### Task to carry out
Excluding every picture, print exactly the lines from the one containing "the woman is holding" through the end of the material below, both ends included.

== Records for processing

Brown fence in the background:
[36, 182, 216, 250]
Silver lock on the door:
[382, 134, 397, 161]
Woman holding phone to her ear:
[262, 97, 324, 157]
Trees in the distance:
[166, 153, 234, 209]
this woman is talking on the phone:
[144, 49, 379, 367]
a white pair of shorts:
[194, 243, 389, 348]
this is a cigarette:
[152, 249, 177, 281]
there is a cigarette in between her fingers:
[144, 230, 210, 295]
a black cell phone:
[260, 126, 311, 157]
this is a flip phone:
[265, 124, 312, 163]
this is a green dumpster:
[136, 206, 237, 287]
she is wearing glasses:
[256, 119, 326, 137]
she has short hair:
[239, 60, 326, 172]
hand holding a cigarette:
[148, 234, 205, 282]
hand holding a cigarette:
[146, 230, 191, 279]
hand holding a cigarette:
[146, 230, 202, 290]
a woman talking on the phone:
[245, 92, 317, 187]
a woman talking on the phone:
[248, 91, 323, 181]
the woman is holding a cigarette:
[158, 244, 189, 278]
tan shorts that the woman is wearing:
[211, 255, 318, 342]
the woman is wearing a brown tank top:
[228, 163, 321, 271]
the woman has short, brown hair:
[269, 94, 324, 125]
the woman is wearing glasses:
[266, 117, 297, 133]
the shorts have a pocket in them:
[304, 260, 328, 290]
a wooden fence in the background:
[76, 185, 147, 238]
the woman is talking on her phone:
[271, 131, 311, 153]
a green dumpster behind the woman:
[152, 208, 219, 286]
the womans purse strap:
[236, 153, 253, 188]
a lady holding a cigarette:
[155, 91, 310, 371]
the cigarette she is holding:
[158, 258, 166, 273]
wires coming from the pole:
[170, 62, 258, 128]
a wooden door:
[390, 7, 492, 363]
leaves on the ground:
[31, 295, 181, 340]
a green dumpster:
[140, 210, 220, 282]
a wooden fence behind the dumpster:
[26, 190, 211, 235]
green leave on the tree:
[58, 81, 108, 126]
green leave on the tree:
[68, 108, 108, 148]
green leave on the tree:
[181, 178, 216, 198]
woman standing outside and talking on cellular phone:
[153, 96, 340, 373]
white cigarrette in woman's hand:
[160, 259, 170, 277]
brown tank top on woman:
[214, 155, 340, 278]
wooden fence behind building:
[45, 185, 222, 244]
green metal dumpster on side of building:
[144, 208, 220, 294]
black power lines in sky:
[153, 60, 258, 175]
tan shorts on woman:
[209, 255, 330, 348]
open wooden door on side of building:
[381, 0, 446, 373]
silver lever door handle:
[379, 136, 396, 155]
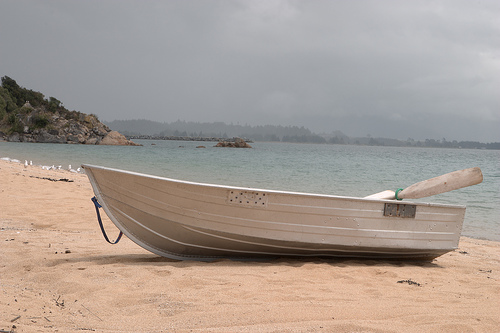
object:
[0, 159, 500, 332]
beach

====

### Your response
the woman is holding a cigarette:
[158, 244, 189, 278]
tan shorts that the woman is wearing:
[211, 255, 318, 342]
the woman is wearing a brown tank top:
[228, 163, 321, 271]
the woman has short, brown hair:
[269, 94, 324, 125]
the woman is wearing glasses:
[266, 117, 297, 133]
the shorts have a pocket in them:
[304, 260, 328, 290]
a wooden fence in the background:
[76, 185, 147, 238]
the woman is talking on her phone:
[271, 131, 311, 153]
a green dumpster behind the woman:
[152, 208, 219, 286]
the womans purse strap:
[236, 153, 253, 188]
a lady holding a cigarette:
[155, 91, 310, 371]
the cigarette she is holding:
[158, 258, 166, 273]
wires coming from the pole:
[170, 62, 258, 128]
a wooden door:
[390, 7, 492, 363]
leaves on the ground:
[31, 295, 181, 340]
a green dumpster:
[140, 210, 220, 282]
a wooden fence behind the dumpster:
[26, 190, 211, 235]
green leave on the tree:
[58, 81, 108, 126]
green leave on the tree:
[68, 108, 108, 148]
green leave on the tree:
[181, 178, 216, 198]
woman standing outside and talking on cellular phone:
[153, 96, 340, 373]
white cigarrette in woman's hand:
[160, 259, 170, 277]
brown tank top on woman:
[214, 155, 340, 278]
wooden fence behind building:
[45, 185, 222, 244]
green metal dumpster on side of building:
[144, 208, 220, 294]
black power lines in sky:
[153, 60, 258, 175]
tan shorts on woman:
[209, 255, 330, 348]
open wooden door on side of building:
[381, 0, 446, 373]
silver lever door handle:
[379, 136, 396, 155]
object:
[0, 159, 500, 332]
beach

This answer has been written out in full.